I had one of those conversations today with a friend. It started out innocent enough. I hadn't seen her in awhile so I filled her in on my life and my family really briefly and then asked her how she was doing and how her family was. Well who knew that a little question would open up a conversation that would remind me of just how Big God is. She was so honest and open about her life and feeling burnt out and wanting to move on and feeling like God has something bigger planned for her and her family then staying in this little town and going through the motions. She talked about how she has been feeling God moving in her life recently and how she feels conflicted with what she has holding her here in her life and what the desires of her heart are. She is also confused and doesn't know if these desires are actual desires of her heart or a calling of the Lord.

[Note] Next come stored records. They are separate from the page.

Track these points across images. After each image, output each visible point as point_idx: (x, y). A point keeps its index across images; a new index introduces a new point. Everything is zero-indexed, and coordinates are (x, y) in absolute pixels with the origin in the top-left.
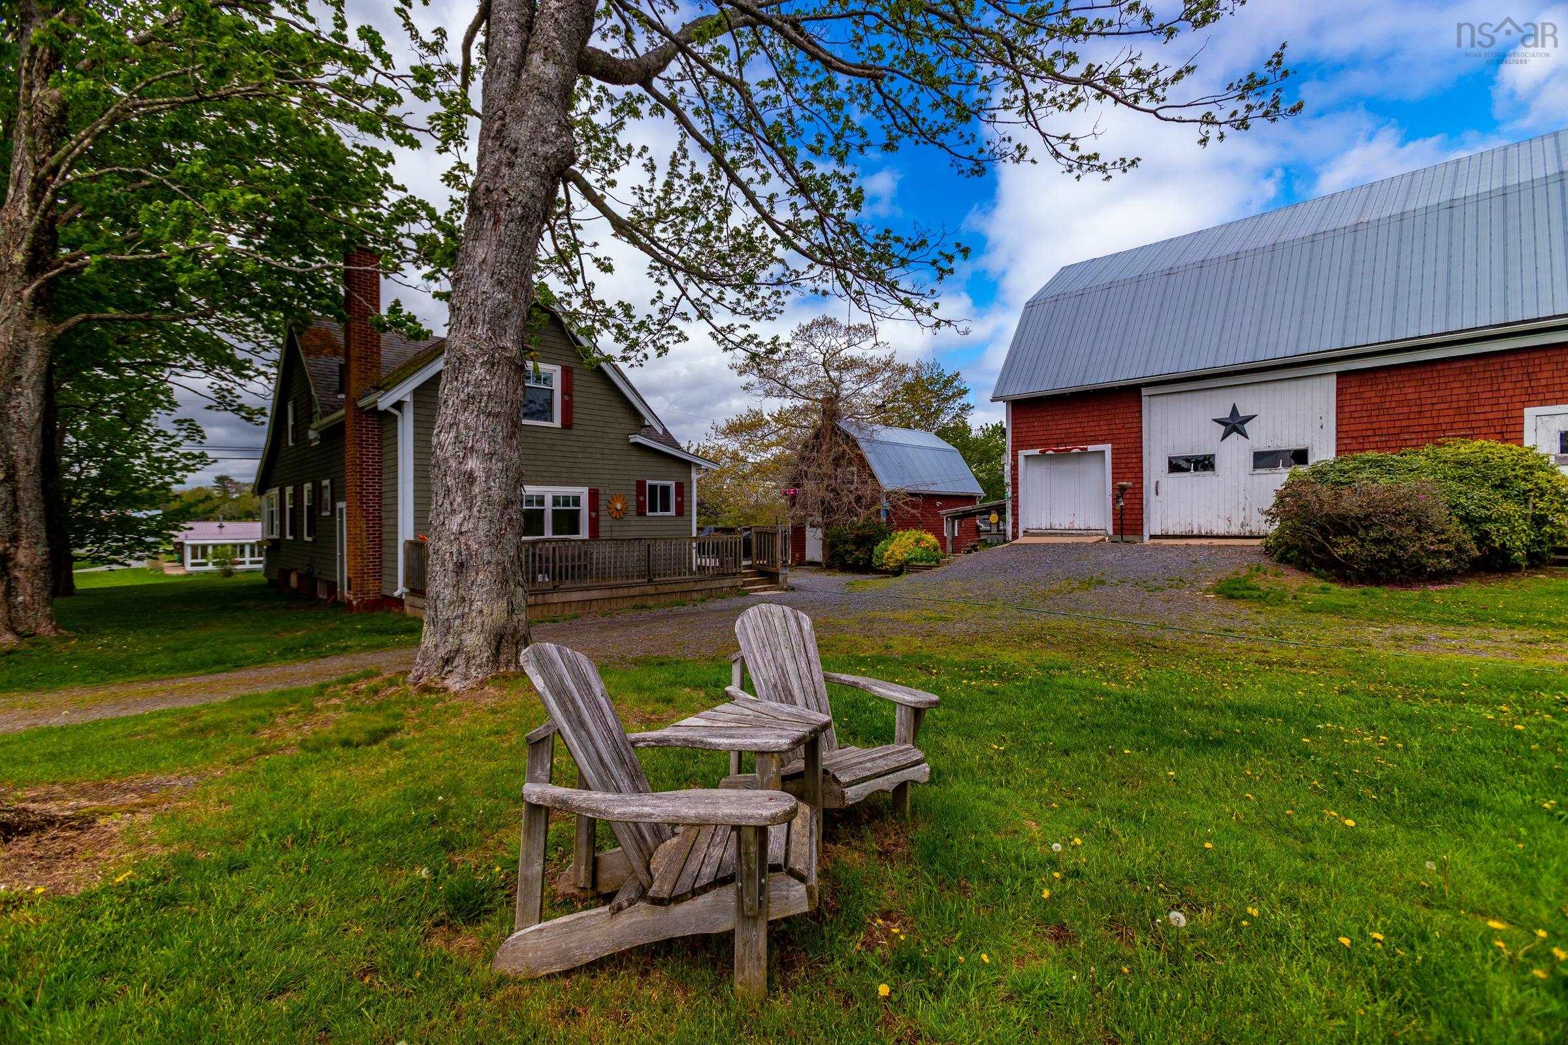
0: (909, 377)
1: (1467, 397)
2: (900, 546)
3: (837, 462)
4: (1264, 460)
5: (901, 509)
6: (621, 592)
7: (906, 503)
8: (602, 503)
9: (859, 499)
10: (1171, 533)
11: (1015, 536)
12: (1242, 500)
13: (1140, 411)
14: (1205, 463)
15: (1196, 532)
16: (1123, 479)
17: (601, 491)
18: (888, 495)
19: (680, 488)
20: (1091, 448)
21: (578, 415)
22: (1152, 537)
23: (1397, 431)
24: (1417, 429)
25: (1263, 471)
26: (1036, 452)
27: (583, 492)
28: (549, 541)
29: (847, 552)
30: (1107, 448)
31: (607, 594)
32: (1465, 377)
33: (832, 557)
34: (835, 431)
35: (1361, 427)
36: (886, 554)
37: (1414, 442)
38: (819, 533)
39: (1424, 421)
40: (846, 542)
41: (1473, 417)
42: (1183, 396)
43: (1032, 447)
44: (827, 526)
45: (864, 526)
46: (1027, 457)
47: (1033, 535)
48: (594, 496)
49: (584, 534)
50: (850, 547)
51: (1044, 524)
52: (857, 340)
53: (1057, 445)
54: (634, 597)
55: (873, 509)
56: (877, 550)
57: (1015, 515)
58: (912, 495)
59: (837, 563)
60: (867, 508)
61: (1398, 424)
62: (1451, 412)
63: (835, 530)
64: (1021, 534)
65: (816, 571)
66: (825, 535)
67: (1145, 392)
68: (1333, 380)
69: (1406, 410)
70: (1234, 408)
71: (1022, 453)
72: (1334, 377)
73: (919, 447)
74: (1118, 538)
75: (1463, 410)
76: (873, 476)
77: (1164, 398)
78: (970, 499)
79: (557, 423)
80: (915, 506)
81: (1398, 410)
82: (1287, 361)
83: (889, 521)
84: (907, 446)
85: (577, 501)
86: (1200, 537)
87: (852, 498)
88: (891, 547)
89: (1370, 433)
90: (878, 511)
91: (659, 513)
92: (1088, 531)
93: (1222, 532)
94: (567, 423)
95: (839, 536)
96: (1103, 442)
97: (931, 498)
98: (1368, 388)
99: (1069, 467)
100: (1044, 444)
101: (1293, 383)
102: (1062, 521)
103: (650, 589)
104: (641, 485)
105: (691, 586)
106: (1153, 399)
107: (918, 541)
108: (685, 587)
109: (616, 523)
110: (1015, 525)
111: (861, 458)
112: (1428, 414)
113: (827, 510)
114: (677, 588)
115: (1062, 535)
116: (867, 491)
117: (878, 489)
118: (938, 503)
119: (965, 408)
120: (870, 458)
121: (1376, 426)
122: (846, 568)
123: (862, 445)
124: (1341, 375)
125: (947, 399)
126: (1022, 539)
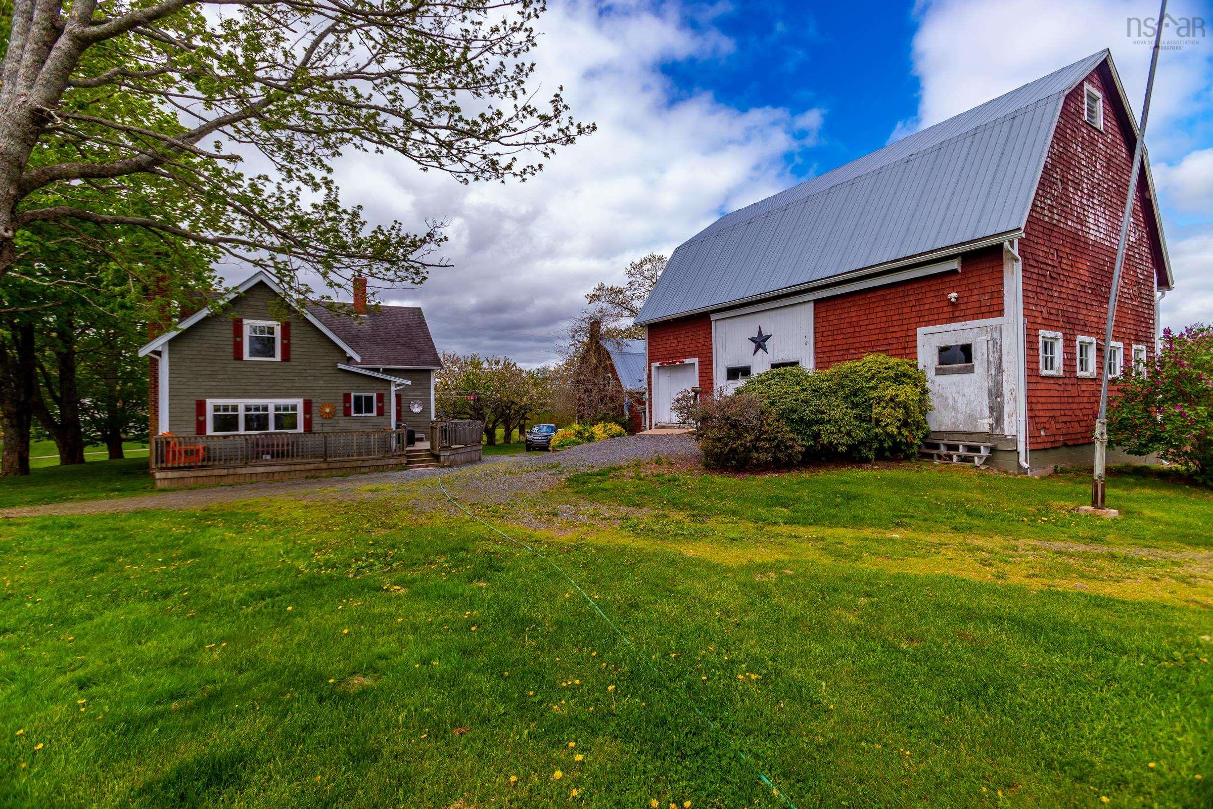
1: (885, 319)
5: (633, 405)
6: (298, 467)
7: (634, 401)
8: (315, 409)
11: (650, 427)
13: (711, 332)
14: (745, 372)
16: (705, 384)
17: (314, 401)
18: (628, 394)
19: (380, 398)
20: (685, 361)
21: (294, 352)
23: (847, 347)
24: (860, 345)
26: (659, 364)
27: (299, 402)
28: (272, 434)
30: (695, 360)
31: (286, 468)
32: (883, 303)
34: (598, 347)
35: (829, 344)
39: (862, 339)
41: (889, 335)
42: (733, 321)
43: (658, 360)
45: (602, 418)
46: (656, 368)
47: (658, 427)
48: (308, 406)
49: (300, 429)
51: (667, 420)
53: (669, 359)
54: (309, 470)
57: (651, 412)
58: (639, 393)
61: (848, 341)
62: (876, 332)
64: (653, 427)
67: (713, 317)
68: (811, 306)
69: (852, 330)
70: (760, 329)
71: (653, 365)
72: (811, 305)
75: (884, 330)
76: (618, 380)
77: (724, 322)
79: (278, 357)
81: (848, 330)
82: (774, 294)
83: (629, 414)
85: (294, 408)
89: (833, 348)
91: (364, 414)
94: (286, 356)
96: (694, 356)
98: (831, 313)
100: (662, 358)
101: (791, 309)
103: (323, 466)
104: (347, 397)
105: (359, 464)
106: (718, 322)
108: (354, 464)
109: (326, 421)
110: (650, 421)
111: (612, 367)
112: (864, 333)
114: (347, 465)
115: (674, 428)
120: (618, 366)
121: (836, 343)
123: (613, 357)
124: (816, 302)
126: (653, 430)
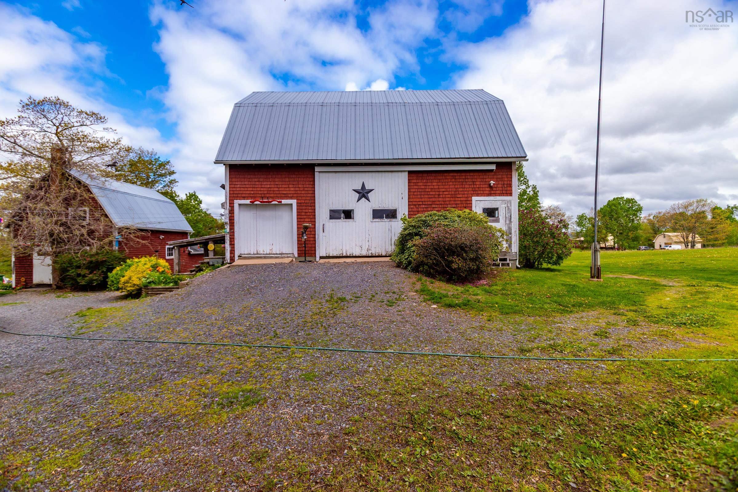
0: (132, 156)
1: (454, 190)
2: (138, 272)
3: (67, 202)
4: (378, 214)
5: (132, 240)
7: (138, 237)
9: (91, 233)
10: (331, 255)
11: (232, 259)
12: (367, 236)
13: (314, 181)
14: (348, 214)
15: (344, 254)
16: (304, 222)
18: (120, 230)
20: (284, 201)
22: (321, 258)
23: (430, 203)
24: (438, 203)
25: (377, 220)
26: (248, 202)
29: (79, 275)
30: (294, 202)
32: (453, 180)
33: (62, 280)
34: (66, 177)
35: (418, 200)
36: (123, 280)
37: (437, 209)
38: (48, 260)
39: (440, 199)
40: (78, 267)
41: (456, 199)
42: (337, 174)
43: (244, 198)
44: (56, 255)
45: (97, 254)
46: (240, 205)
47: (245, 258)
50: (84, 272)
51: (253, 251)
52: (88, 123)
53: (262, 198)
55: (107, 240)
56: (111, 275)
57: (232, 245)
58: (142, 230)
59: (69, 284)
60: (100, 239)
61: (431, 200)
62: (449, 196)
63: (65, 257)
64: (236, 258)
65: (45, 292)
66: (54, 262)
67: (317, 169)
69: (434, 193)
70: (363, 184)
71: (237, 202)
72: (407, 173)
73: (145, 197)
74: (303, 259)
75: (454, 196)
76: (106, 216)
77: (327, 174)
78: (184, 234)
80: (143, 238)
81: (431, 193)
83: (121, 250)
84: (136, 196)
86: (347, 257)
87: (84, 231)
88: (128, 274)
89: (421, 203)
90: (111, 243)
92: (282, 255)
93: (358, 254)
95: (70, 262)
96: (291, 198)
97: (156, 233)
98: (420, 181)
99: (268, 213)
100: (253, 197)
101: (390, 174)
102: (264, 249)
106: (321, 174)
107: (155, 267)
110: (232, 252)
111: (94, 199)
112: (441, 196)
113: (55, 240)
115: (265, 258)
116: (101, 227)
117: (110, 225)
118: (162, 237)
119: (172, 182)
120: (102, 201)
121: (423, 200)
122: (78, 288)
123: (94, 190)
124: (410, 172)
125: (161, 175)
126: (237, 262)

It was kinda crazy and I can't really explain it but she put into words a lot of the same feelings that I have been having recently. Feelings of being burnt out (not with anything in particular but with things as a whole)... Big desires/dreams that terrify me but excite me to the point of tears... confusion in trying to distinguish my desires from what God has called me to do... And then guilt for having desires and not being content with what God has already given and done in my life... And the list goes on and on... And has been going on and on for about a month and a half (hence the lack of updates since the beginning of September). Today reminded me how great it feels to talk to someone about these thoughts and these feelings. It was a great reminder that I am not alone in these feelings. That I am loved and supported by many people around me that I need to reach out to in this huge time of transition in my life.
Thank You God for this reminder. And please give me the courage to share my feelings with others. Open doors and paths to where you want me to go. God, you know the desires of my heart God. But not my will but Yours be done!